The Weekly paper of the New Communist Party of Britain

Week commencing 29th January 2010

Countdown to the election

THOUGH the date of the next general election has still to be set, the campaign has already begun and the Labour and Tory leaders are setting out their stalls to woo the voters. The Tory lead over Labour in the opinion polls has dipped now that Cameron has made it abundantly clear that he’s going to launch a massive attack on the working class if he wins and the media gurus continue to speculate on the possibility that neither of two major parties will obtain an outright majority this year.

Despite all the media talk of hung parliaments, the latest opinion polls still put the Tories ahead with a 10 per cent lead. Labour has a mountain to climb and only a few months to do it.

David Cameron once posed as the heir of Tony Blair. Now he claims to be following Margaret Thatcher’s footsteps but his programme is even more , reactionary than anything Thatcher or Major over-saw during the last Conservative administrations.

The Tories are not looking for coalition partners, least of all with the Lib-Dems, though their renewed alliance with the Ulster Unionists may give them a few more Westminster seats, following the scandal that brought down the leader of the rival Democratic Unionists in northern Ireland.

Though the Tory press is spreading Islamophobia to divert working people down the road of the neo- nazi BNP, this is a double-edged sword. The racist vote, such as it is, will clearly be contested by the much more sophisticated UKIP — whose anti-EU platform is targeted as much against the Tories as it is Labour.

Brown & Co are clearly banking on a coalition with the Liberal Democrats with proportional representation and seats in the Cabinet on the table.

The Tories, on the other hand, are gunning for the outright victory they believe is in their grasp, and they’re concentrating on getting their vote out in the traditionally Tory middle strata heartlands in England.

Meanwhile Labour’s leaders talk about getting their own “core” vote out with appeals to traditional Labour sentiment and emphasis on the very modest reforms that were part of Brown’s neo-Keynesian recovery package last year. Thee news that Britain is now officially out of recession may be of comfort to the City of London but it cuts no ice with workers plagued by grasping banks and debt collectors and struggling to live on poverty-line wages and benefits.

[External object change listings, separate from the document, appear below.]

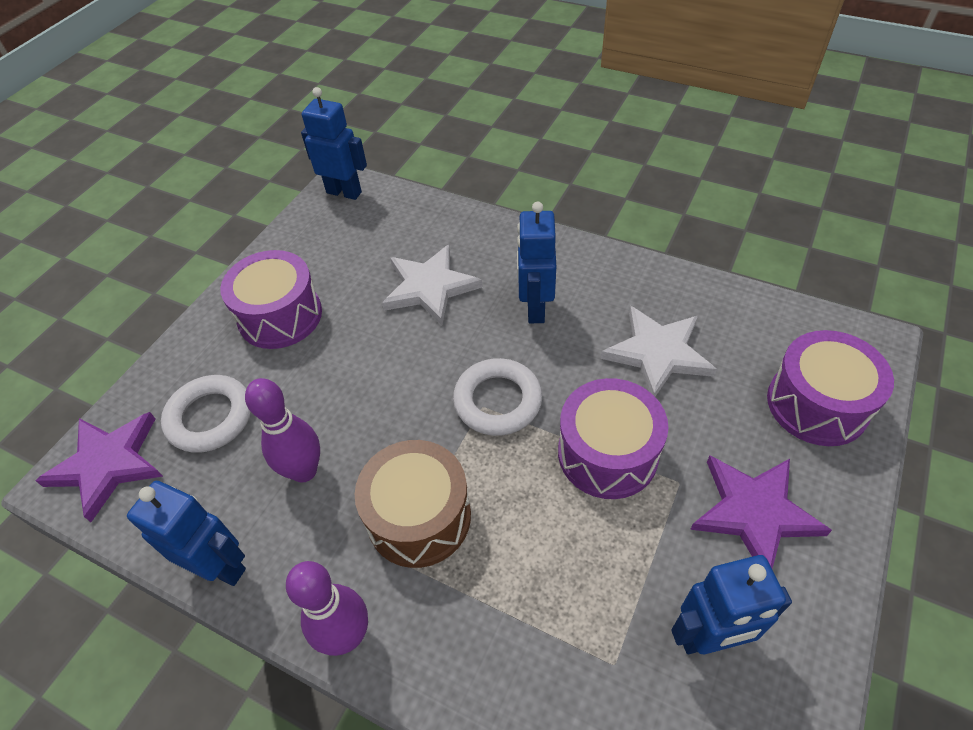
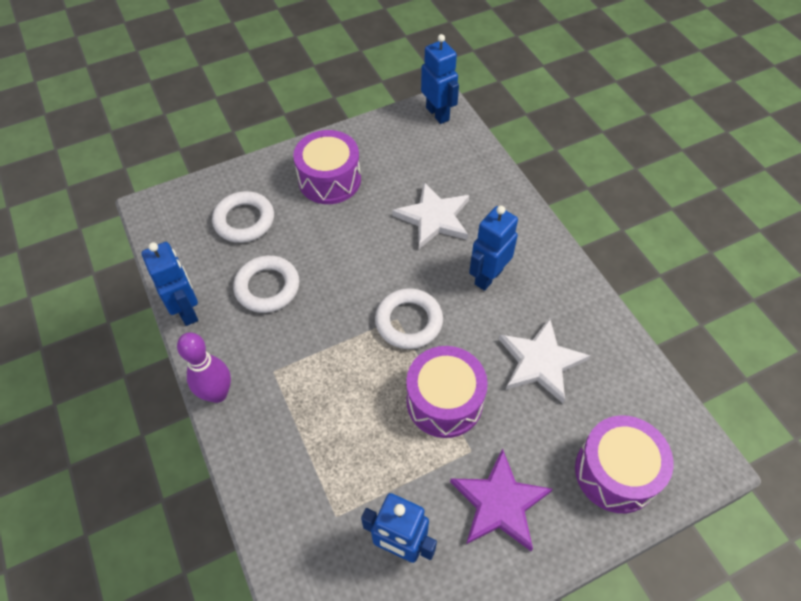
camera: 35 degrees right, 5 degrees up
(108, 464) = (176, 213): purple star -> none
(304, 471) = (267, 287): purple bowling pin -> white ring
(419, 517) = (305, 358): brown drum -> none

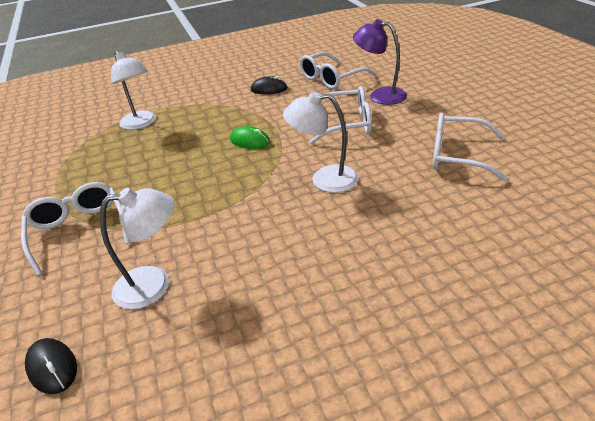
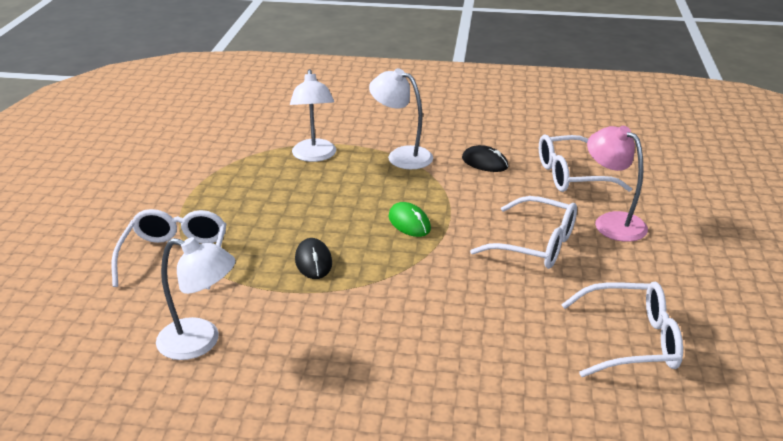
camera: 25 degrees right, 5 degrees down
(52, 367) = (71, 378): black mouse -> black mouse (313, 262)
(324, 179) = (450, 303): white lamp -> white lamp (401, 156)
(380, 95) = (612, 222): purple lamp -> pink lamp
(457, 155) = (632, 341): white glasses -> white glasses turned 135 degrees clockwise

Labour’s funds come almost entirely from the major affiliated unions these days, whose leaders constantly stress that a Tory victory would be disastrous for their membership. That’s undoubtedly true. But it’s not going to be enough. The Labour Representation Committee and the centrist Compass group around John Cruddas MP are both calling for a progressive left manifesto that must make concrete pledges to the unions and the people if Labour is to have any hope of the support of masses at the next election.

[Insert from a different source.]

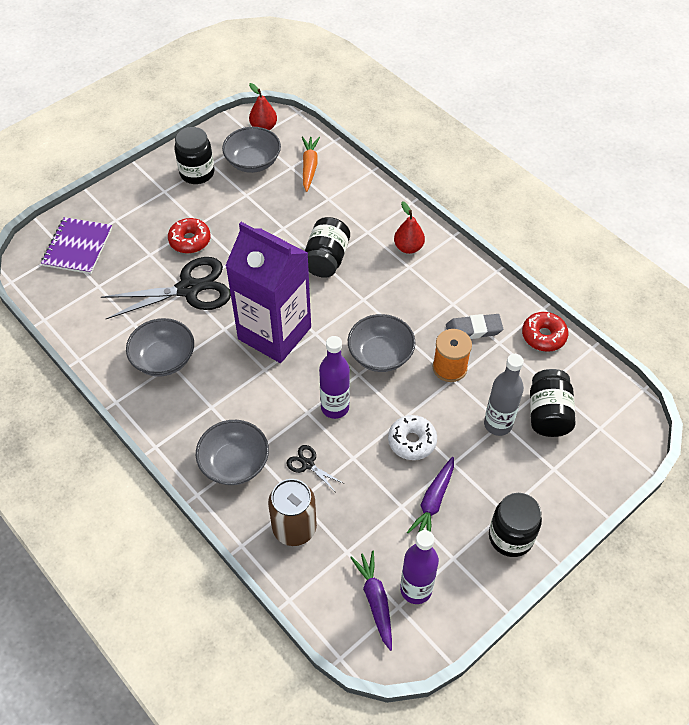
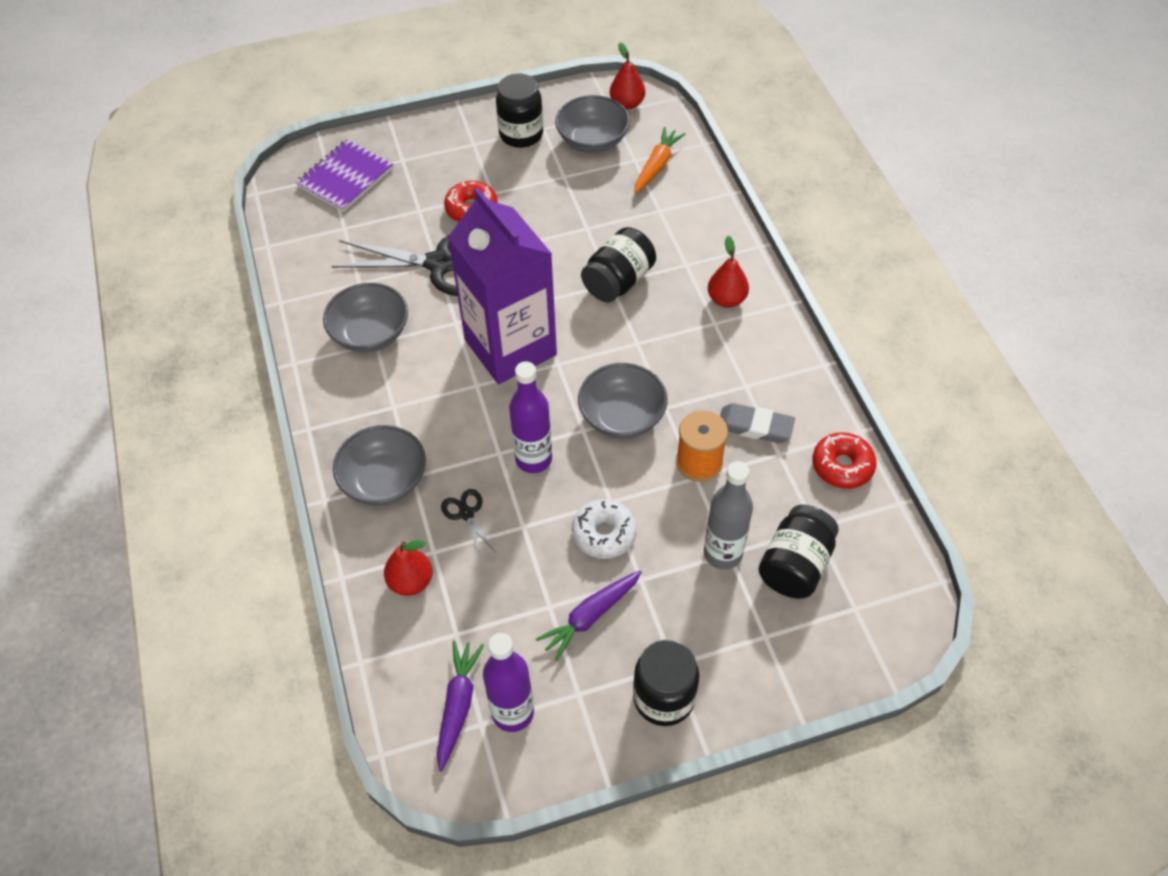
camera: 25 degrees right, 0 degrees up
(294, 528) = (411, 581): brown can -> red pear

State welfare and the NHS must be defended and expanded and the public sector must be restored. We need a massive council house building programme to end homelessness and cut unemployment. The anti-union laws must be repealed to allow a return to free collective bargaining. It can all be paid for by taxing the rich at the levels that existed under Labour in 1979.

The Brown leadership is opposed to even these modest reforms but they are winnable and they could be implemented by a future Labour government if there is sufficient pressure and demand from organised labour. They wouldn’t even be contemplated by the Tories who want to put the entire burden of the capitalist crisis on the backs of working people.

The New Communist party is committed to the election of a Labour government and to ensure the maximum socialist representation within it. All our supporters are urged to help in the Labour campaign effort across the board and assist in the campaigns of those candidates who are members of the Socialist Campaign Group of Labour MPs and those who supported John McDonnell’s leadership bid in 2007.